Yes, he’s talented. But a guy can only run on the ticket of talent-soon-to-be-realized for so long.

Yes, he’s talented. But a guy can only run on the ticket of talent-soon-to-be-realized for so long. In the Givenchy collection he showed on Thursday night, Riccardo Tisci did nothing to speed his flowering as a true couturier. Rather, he again let deep-thoughts pretension detract woefully from what was good about his clothes.

Tisci sees the world darkly, and certainly fashion always needs what might be considered alternative, aggressive visions. That said, the six-figure world of couture, whose constituents shell out for two reasons — to feel good and look pretty — is probably not the perfect pulpit. Even if it were, to date Tisci has seemed more focused on his story line than his fashion message; at this point, does anyone know what Givenchy stands for?

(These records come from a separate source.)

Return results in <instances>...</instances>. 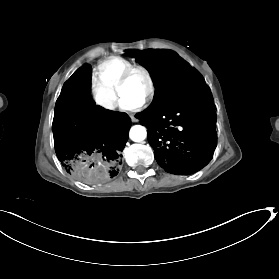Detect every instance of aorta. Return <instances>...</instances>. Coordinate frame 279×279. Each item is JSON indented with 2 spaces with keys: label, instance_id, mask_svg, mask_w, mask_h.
Listing matches in <instances>:
<instances>
[{
  "label": "aorta",
  "instance_id": "762f6f07",
  "mask_svg": "<svg viewBox=\"0 0 279 279\" xmlns=\"http://www.w3.org/2000/svg\"><path fill=\"white\" fill-rule=\"evenodd\" d=\"M129 137L134 142H141L147 137L146 128L142 125L132 126L129 131Z\"/></svg>",
  "mask_w": 279,
  "mask_h": 279
}]
</instances>
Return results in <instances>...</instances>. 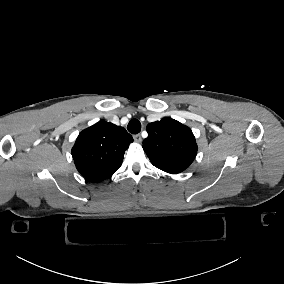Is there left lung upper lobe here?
<instances>
[{
	"instance_id": "left-lung-upper-lobe-1",
	"label": "left lung upper lobe",
	"mask_w": 284,
	"mask_h": 284,
	"mask_svg": "<svg viewBox=\"0 0 284 284\" xmlns=\"http://www.w3.org/2000/svg\"><path fill=\"white\" fill-rule=\"evenodd\" d=\"M148 137L143 149L151 163L170 174L187 169L197 153V144L191 129L179 121L163 118L149 123Z\"/></svg>"
}]
</instances>
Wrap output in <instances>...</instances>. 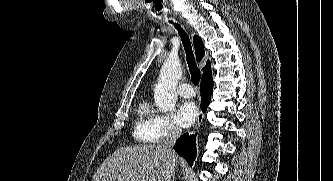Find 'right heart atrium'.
Instances as JSON below:
<instances>
[{
  "label": "right heart atrium",
  "mask_w": 333,
  "mask_h": 181,
  "mask_svg": "<svg viewBox=\"0 0 333 181\" xmlns=\"http://www.w3.org/2000/svg\"><path fill=\"white\" fill-rule=\"evenodd\" d=\"M181 129L169 115H157L154 123V134L158 140L173 138L180 134Z\"/></svg>",
  "instance_id": "right-heart-atrium-1"
}]
</instances>
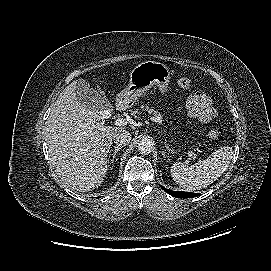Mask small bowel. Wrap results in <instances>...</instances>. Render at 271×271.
<instances>
[{
  "label": "small bowel",
  "instance_id": "c3829d8e",
  "mask_svg": "<svg viewBox=\"0 0 271 271\" xmlns=\"http://www.w3.org/2000/svg\"><path fill=\"white\" fill-rule=\"evenodd\" d=\"M188 115L200 122H209L217 115L212 99L202 90L193 92L187 99Z\"/></svg>",
  "mask_w": 271,
  "mask_h": 271
}]
</instances>
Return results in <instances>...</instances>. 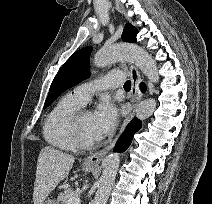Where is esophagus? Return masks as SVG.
Masks as SVG:
<instances>
[{
  "label": "esophagus",
  "mask_w": 212,
  "mask_h": 204,
  "mask_svg": "<svg viewBox=\"0 0 212 204\" xmlns=\"http://www.w3.org/2000/svg\"><path fill=\"white\" fill-rule=\"evenodd\" d=\"M128 68H129V75H130V78H131V81H132V89H131L132 108H131V112L125 118L116 138L108 146H106L104 149H102L101 151L95 152V153L86 157V159L84 160V164L87 165V166H97L105 158V156L109 153V151L114 147L116 141L118 140V138L120 137V135L124 131L127 124L133 118L135 109H136L138 103L140 102V100L142 99V94L140 93V90H139V84L142 81L141 74L139 73V71L137 70V68L134 65H129Z\"/></svg>",
  "instance_id": "1"
}]
</instances>
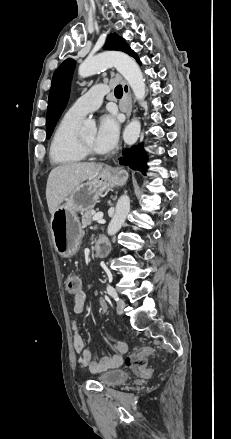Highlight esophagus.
Returning a JSON list of instances; mask_svg holds the SVG:
<instances>
[{"instance_id":"esophagus-1","label":"esophagus","mask_w":231,"mask_h":439,"mask_svg":"<svg viewBox=\"0 0 231 439\" xmlns=\"http://www.w3.org/2000/svg\"><path fill=\"white\" fill-rule=\"evenodd\" d=\"M123 92H124V99L127 104L126 115H127V119H129L132 111V94L130 91V87L126 81H124L123 83Z\"/></svg>"}]
</instances>
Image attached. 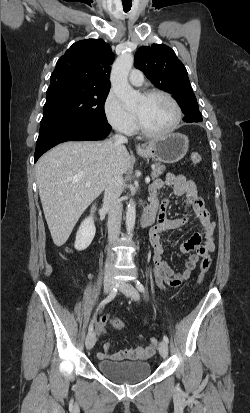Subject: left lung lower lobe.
I'll list each match as a JSON object with an SVG mask.
<instances>
[{
	"label": "left lung lower lobe",
	"instance_id": "0a47b994",
	"mask_svg": "<svg viewBox=\"0 0 250 413\" xmlns=\"http://www.w3.org/2000/svg\"><path fill=\"white\" fill-rule=\"evenodd\" d=\"M183 121H185L186 123L200 122L202 121V116L188 115L183 118Z\"/></svg>",
	"mask_w": 250,
	"mask_h": 413
}]
</instances>
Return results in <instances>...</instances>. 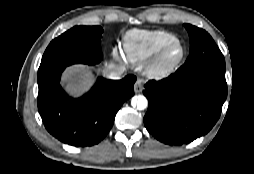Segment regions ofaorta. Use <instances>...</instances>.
I'll list each match as a JSON object with an SVG mask.
<instances>
[{
  "label": "aorta",
  "mask_w": 254,
  "mask_h": 174,
  "mask_svg": "<svg viewBox=\"0 0 254 174\" xmlns=\"http://www.w3.org/2000/svg\"><path fill=\"white\" fill-rule=\"evenodd\" d=\"M132 105L138 110H144L148 106V101L145 96L139 95L132 99Z\"/></svg>",
  "instance_id": "762f6f07"
}]
</instances>
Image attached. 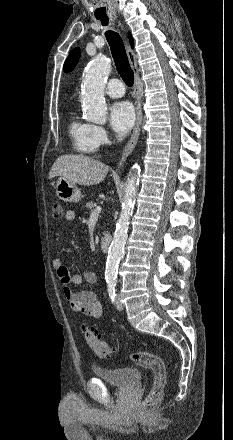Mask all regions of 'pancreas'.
Returning <instances> with one entry per match:
<instances>
[{"mask_svg": "<svg viewBox=\"0 0 233 440\" xmlns=\"http://www.w3.org/2000/svg\"><path fill=\"white\" fill-rule=\"evenodd\" d=\"M96 206H97V203H95V202H93V201L88 202V203L86 204V208H87L88 211H90V212L94 211V209L96 208Z\"/></svg>", "mask_w": 233, "mask_h": 440, "instance_id": "1", "label": "pancreas"}]
</instances>
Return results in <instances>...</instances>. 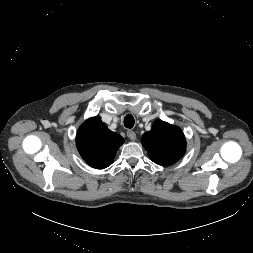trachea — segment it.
Masks as SVG:
<instances>
[{"label":"trachea","instance_id":"obj_1","mask_svg":"<svg viewBox=\"0 0 253 253\" xmlns=\"http://www.w3.org/2000/svg\"><path fill=\"white\" fill-rule=\"evenodd\" d=\"M135 124L134 117L131 114H127L124 118V126L126 128H132Z\"/></svg>","mask_w":253,"mask_h":253}]
</instances>
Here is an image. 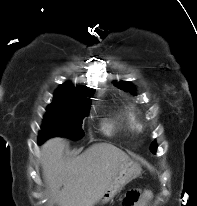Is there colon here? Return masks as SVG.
Returning a JSON list of instances; mask_svg holds the SVG:
<instances>
[{
    "label": "colon",
    "mask_w": 197,
    "mask_h": 206,
    "mask_svg": "<svg viewBox=\"0 0 197 206\" xmlns=\"http://www.w3.org/2000/svg\"><path fill=\"white\" fill-rule=\"evenodd\" d=\"M140 191L138 190H131L128 192L124 199L125 206H131L134 202H136L139 198Z\"/></svg>",
    "instance_id": "1"
}]
</instances>
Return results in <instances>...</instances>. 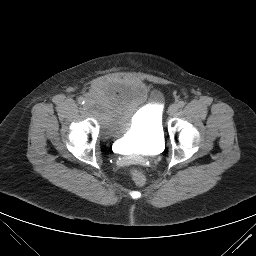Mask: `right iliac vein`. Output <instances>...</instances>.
I'll return each mask as SVG.
<instances>
[{
  "instance_id": "obj_1",
  "label": "right iliac vein",
  "mask_w": 256,
  "mask_h": 256,
  "mask_svg": "<svg viewBox=\"0 0 256 256\" xmlns=\"http://www.w3.org/2000/svg\"><path fill=\"white\" fill-rule=\"evenodd\" d=\"M92 105V102L90 101V100H87L86 102H85V104H84V107L85 108H88V107H90Z\"/></svg>"
}]
</instances>
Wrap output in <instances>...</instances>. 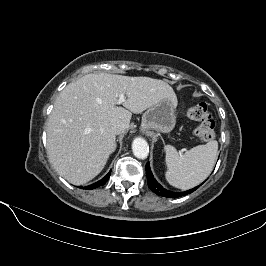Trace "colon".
Returning <instances> with one entry per match:
<instances>
[{
    "label": "colon",
    "instance_id": "colon-1",
    "mask_svg": "<svg viewBox=\"0 0 266 266\" xmlns=\"http://www.w3.org/2000/svg\"><path fill=\"white\" fill-rule=\"evenodd\" d=\"M187 116L199 123L194 133L200 141L208 142L215 137V124L205 103L189 106L187 108Z\"/></svg>",
    "mask_w": 266,
    "mask_h": 266
}]
</instances>
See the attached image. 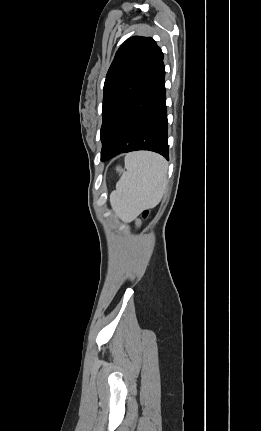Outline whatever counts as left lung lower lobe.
Listing matches in <instances>:
<instances>
[{
    "instance_id": "1",
    "label": "left lung lower lobe",
    "mask_w": 261,
    "mask_h": 431,
    "mask_svg": "<svg viewBox=\"0 0 261 431\" xmlns=\"http://www.w3.org/2000/svg\"><path fill=\"white\" fill-rule=\"evenodd\" d=\"M136 150L154 151L169 159L165 67L163 60L131 101L106 160Z\"/></svg>"
}]
</instances>
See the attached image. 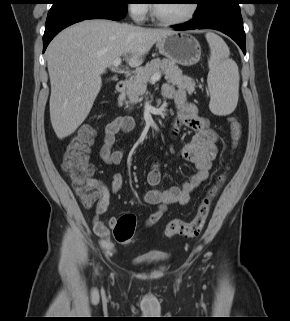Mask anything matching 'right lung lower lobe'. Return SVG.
Instances as JSON below:
<instances>
[{
    "label": "right lung lower lobe",
    "mask_w": 290,
    "mask_h": 321,
    "mask_svg": "<svg viewBox=\"0 0 290 321\" xmlns=\"http://www.w3.org/2000/svg\"><path fill=\"white\" fill-rule=\"evenodd\" d=\"M127 8L86 9L62 6L49 10L43 36V52L50 41L64 28L86 19L120 20L125 17Z\"/></svg>",
    "instance_id": "98d812e1"
}]
</instances>
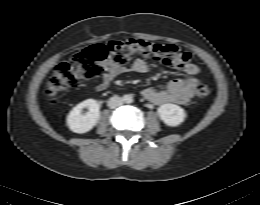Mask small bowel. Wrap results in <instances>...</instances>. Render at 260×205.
I'll use <instances>...</instances> for the list:
<instances>
[{
	"instance_id": "1",
	"label": "small bowel",
	"mask_w": 260,
	"mask_h": 205,
	"mask_svg": "<svg viewBox=\"0 0 260 205\" xmlns=\"http://www.w3.org/2000/svg\"><path fill=\"white\" fill-rule=\"evenodd\" d=\"M102 67L101 80L95 86L97 91L107 90L111 82L124 73L135 72L143 74L149 70V65L142 59H136L130 66L119 65L111 59H107L102 63ZM183 71L185 77L172 80L166 88H145L142 91L143 97L157 105L167 103L185 105L189 103L195 95L200 69L196 64L188 63L183 68Z\"/></svg>"
}]
</instances>
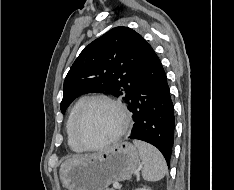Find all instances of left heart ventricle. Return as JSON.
I'll return each mask as SVG.
<instances>
[{"mask_svg": "<svg viewBox=\"0 0 234 190\" xmlns=\"http://www.w3.org/2000/svg\"><path fill=\"white\" fill-rule=\"evenodd\" d=\"M121 124L117 111L103 102L93 103L82 119L79 136L88 145H97L110 139Z\"/></svg>", "mask_w": 234, "mask_h": 190, "instance_id": "obj_1", "label": "left heart ventricle"}]
</instances>
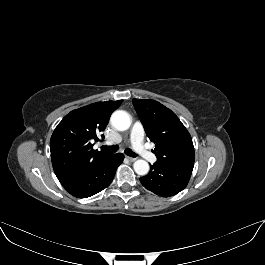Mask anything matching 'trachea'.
<instances>
[{
	"label": "trachea",
	"mask_w": 265,
	"mask_h": 265,
	"mask_svg": "<svg viewBox=\"0 0 265 265\" xmlns=\"http://www.w3.org/2000/svg\"><path fill=\"white\" fill-rule=\"evenodd\" d=\"M104 151H106L107 153H115L118 150L117 146H102L101 147ZM125 154L130 156V157H137L138 155L136 153H134L131 149H125L124 150Z\"/></svg>",
	"instance_id": "obj_1"
}]
</instances>
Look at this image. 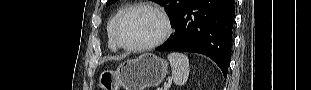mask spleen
<instances>
[{"label": "spleen", "mask_w": 311, "mask_h": 90, "mask_svg": "<svg viewBox=\"0 0 311 90\" xmlns=\"http://www.w3.org/2000/svg\"><path fill=\"white\" fill-rule=\"evenodd\" d=\"M172 68V78L176 85H184L189 76V59L186 55L181 53H170L168 56Z\"/></svg>", "instance_id": "spleen-1"}]
</instances>
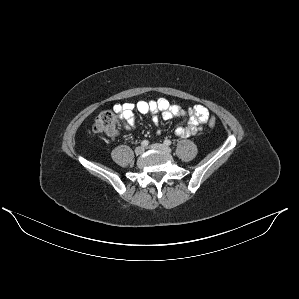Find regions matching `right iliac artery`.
Masks as SVG:
<instances>
[{
	"mask_svg": "<svg viewBox=\"0 0 299 299\" xmlns=\"http://www.w3.org/2000/svg\"><path fill=\"white\" fill-rule=\"evenodd\" d=\"M148 144H149V141H148V140H143V141L141 142V145H142L143 147L148 146Z\"/></svg>",
	"mask_w": 299,
	"mask_h": 299,
	"instance_id": "1",
	"label": "right iliac artery"
}]
</instances>
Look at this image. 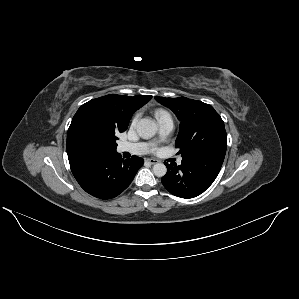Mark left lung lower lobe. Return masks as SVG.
Instances as JSON below:
<instances>
[{"label": "left lung lower lobe", "mask_w": 299, "mask_h": 299, "mask_svg": "<svg viewBox=\"0 0 299 299\" xmlns=\"http://www.w3.org/2000/svg\"><path fill=\"white\" fill-rule=\"evenodd\" d=\"M226 151H199L182 158L181 165L168 164L162 177L164 187L173 195L193 198L203 193L216 179Z\"/></svg>", "instance_id": "1"}]
</instances>
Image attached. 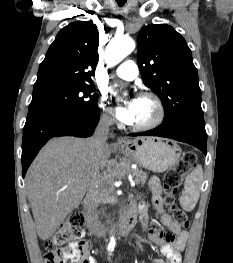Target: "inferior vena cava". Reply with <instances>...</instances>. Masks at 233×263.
Masks as SVG:
<instances>
[{
    "mask_svg": "<svg viewBox=\"0 0 233 263\" xmlns=\"http://www.w3.org/2000/svg\"><path fill=\"white\" fill-rule=\"evenodd\" d=\"M113 119L107 115H103L95 129V133L91 138V145L95 152V158L98 163L102 162L103 152L107 145L106 140L109 133V127L112 125ZM100 203L99 188L97 186V179L94 180L88 190L84 200V207L89 215L94 219L97 217L98 207Z\"/></svg>",
    "mask_w": 233,
    "mask_h": 263,
    "instance_id": "obj_1",
    "label": "inferior vena cava"
}]
</instances>
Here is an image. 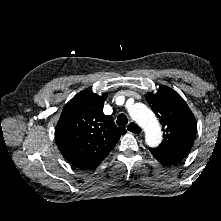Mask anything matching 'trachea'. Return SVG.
<instances>
[{
  "label": "trachea",
  "mask_w": 221,
  "mask_h": 221,
  "mask_svg": "<svg viewBox=\"0 0 221 221\" xmlns=\"http://www.w3.org/2000/svg\"><path fill=\"white\" fill-rule=\"evenodd\" d=\"M128 123V118L125 114H119L117 117V125L125 126Z\"/></svg>",
  "instance_id": "obj_1"
}]
</instances>
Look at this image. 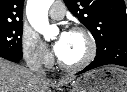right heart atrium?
Here are the masks:
<instances>
[{"instance_id":"obj_1","label":"right heart atrium","mask_w":127,"mask_h":92,"mask_svg":"<svg viewBox=\"0 0 127 92\" xmlns=\"http://www.w3.org/2000/svg\"><path fill=\"white\" fill-rule=\"evenodd\" d=\"M22 51L26 62L34 67H45L52 61V56L39 36L32 31L22 35Z\"/></svg>"}]
</instances>
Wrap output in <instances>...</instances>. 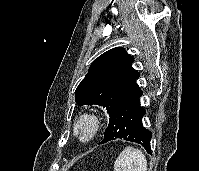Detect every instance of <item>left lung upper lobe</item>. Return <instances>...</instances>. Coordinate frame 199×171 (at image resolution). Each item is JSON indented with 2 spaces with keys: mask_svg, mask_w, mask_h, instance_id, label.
Returning a JSON list of instances; mask_svg holds the SVG:
<instances>
[{
  "mask_svg": "<svg viewBox=\"0 0 199 171\" xmlns=\"http://www.w3.org/2000/svg\"><path fill=\"white\" fill-rule=\"evenodd\" d=\"M133 62L134 58L121 47L100 55L76 89V103L101 105L110 116L138 87L140 74L132 67Z\"/></svg>",
  "mask_w": 199,
  "mask_h": 171,
  "instance_id": "left-lung-upper-lobe-1",
  "label": "left lung upper lobe"
}]
</instances>
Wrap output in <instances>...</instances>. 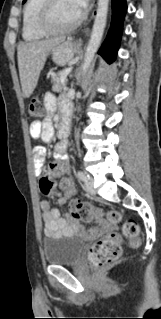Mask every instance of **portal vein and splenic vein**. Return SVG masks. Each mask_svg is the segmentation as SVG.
<instances>
[{
  "instance_id": "portal-vein-and-splenic-vein-1",
  "label": "portal vein and splenic vein",
  "mask_w": 161,
  "mask_h": 319,
  "mask_svg": "<svg viewBox=\"0 0 161 319\" xmlns=\"http://www.w3.org/2000/svg\"><path fill=\"white\" fill-rule=\"evenodd\" d=\"M71 70H72V67H69V68L63 70L62 76H61V78H62V83L65 81L67 75L71 72Z\"/></svg>"
}]
</instances>
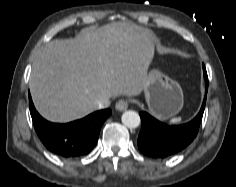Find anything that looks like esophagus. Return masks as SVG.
<instances>
[{
    "instance_id": "obj_1",
    "label": "esophagus",
    "mask_w": 236,
    "mask_h": 187,
    "mask_svg": "<svg viewBox=\"0 0 236 187\" xmlns=\"http://www.w3.org/2000/svg\"><path fill=\"white\" fill-rule=\"evenodd\" d=\"M115 108L118 111H124L128 108V102L126 100L121 99L115 104Z\"/></svg>"
}]
</instances>
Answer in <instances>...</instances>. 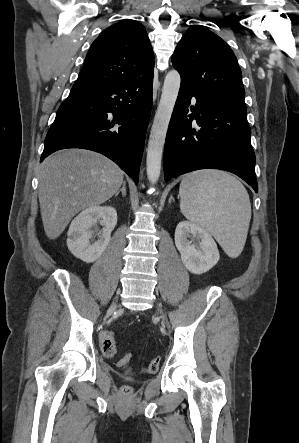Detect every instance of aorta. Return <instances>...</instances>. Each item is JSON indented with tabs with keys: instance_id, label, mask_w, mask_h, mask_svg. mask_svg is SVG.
Segmentation results:
<instances>
[{
	"instance_id": "762f6f07",
	"label": "aorta",
	"mask_w": 299,
	"mask_h": 443,
	"mask_svg": "<svg viewBox=\"0 0 299 443\" xmlns=\"http://www.w3.org/2000/svg\"><path fill=\"white\" fill-rule=\"evenodd\" d=\"M180 83V75L176 70L167 73L148 141L146 170L151 184H155L160 177L165 138Z\"/></svg>"
}]
</instances>
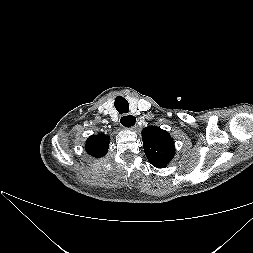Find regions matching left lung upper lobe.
<instances>
[{
  "instance_id": "5c2ea615",
  "label": "left lung upper lobe",
  "mask_w": 253,
  "mask_h": 253,
  "mask_svg": "<svg viewBox=\"0 0 253 253\" xmlns=\"http://www.w3.org/2000/svg\"><path fill=\"white\" fill-rule=\"evenodd\" d=\"M143 148L149 162L164 168L175 153L174 141L170 134L157 126H149L142 131Z\"/></svg>"
}]
</instances>
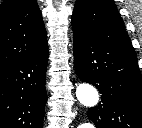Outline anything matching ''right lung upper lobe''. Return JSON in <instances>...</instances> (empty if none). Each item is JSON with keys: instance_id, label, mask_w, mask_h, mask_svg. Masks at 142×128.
Masks as SVG:
<instances>
[{"instance_id": "right-lung-upper-lobe-1", "label": "right lung upper lobe", "mask_w": 142, "mask_h": 128, "mask_svg": "<svg viewBox=\"0 0 142 128\" xmlns=\"http://www.w3.org/2000/svg\"><path fill=\"white\" fill-rule=\"evenodd\" d=\"M36 0H4L0 6V71L47 44Z\"/></svg>"}]
</instances>
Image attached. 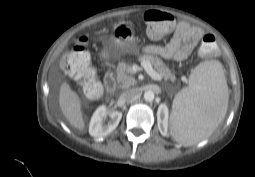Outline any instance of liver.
Segmentation results:
<instances>
[{"label":"liver","instance_id":"obj_1","mask_svg":"<svg viewBox=\"0 0 255 177\" xmlns=\"http://www.w3.org/2000/svg\"><path fill=\"white\" fill-rule=\"evenodd\" d=\"M59 106L63 115L73 127L78 130L84 129L85 123L81 112L79 96L71 90L66 82H63L60 86Z\"/></svg>","mask_w":255,"mask_h":177}]
</instances>
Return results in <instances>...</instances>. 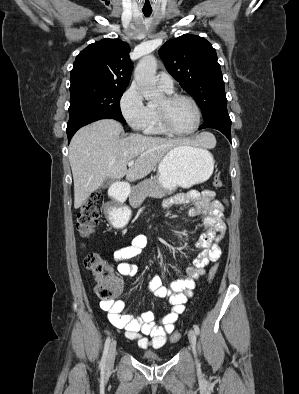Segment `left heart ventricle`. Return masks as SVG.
<instances>
[{
  "label": "left heart ventricle",
  "mask_w": 299,
  "mask_h": 394,
  "mask_svg": "<svg viewBox=\"0 0 299 394\" xmlns=\"http://www.w3.org/2000/svg\"><path fill=\"white\" fill-rule=\"evenodd\" d=\"M163 99L157 106H163ZM168 116L171 125L179 131H187L194 127L196 123V111L193 105L184 99L175 101L168 107Z\"/></svg>",
  "instance_id": "obj_1"
}]
</instances>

The show was something of a cross-cultural trek, filled with tribal references from various locales — Africa, India, Burma — although exactly what a snappy coat in panels of deep-toned cashmere and leather has to do with Bosnia was not readily apparent. What was evident is that Tisci is an accomplished tailor with a fine knack for both cut and unfussy decoration. If he would bother to translate those into a clear point of view before trying to be the Dark Side’s Busby Berkeley, both his house and his audience would be the beneficiaries.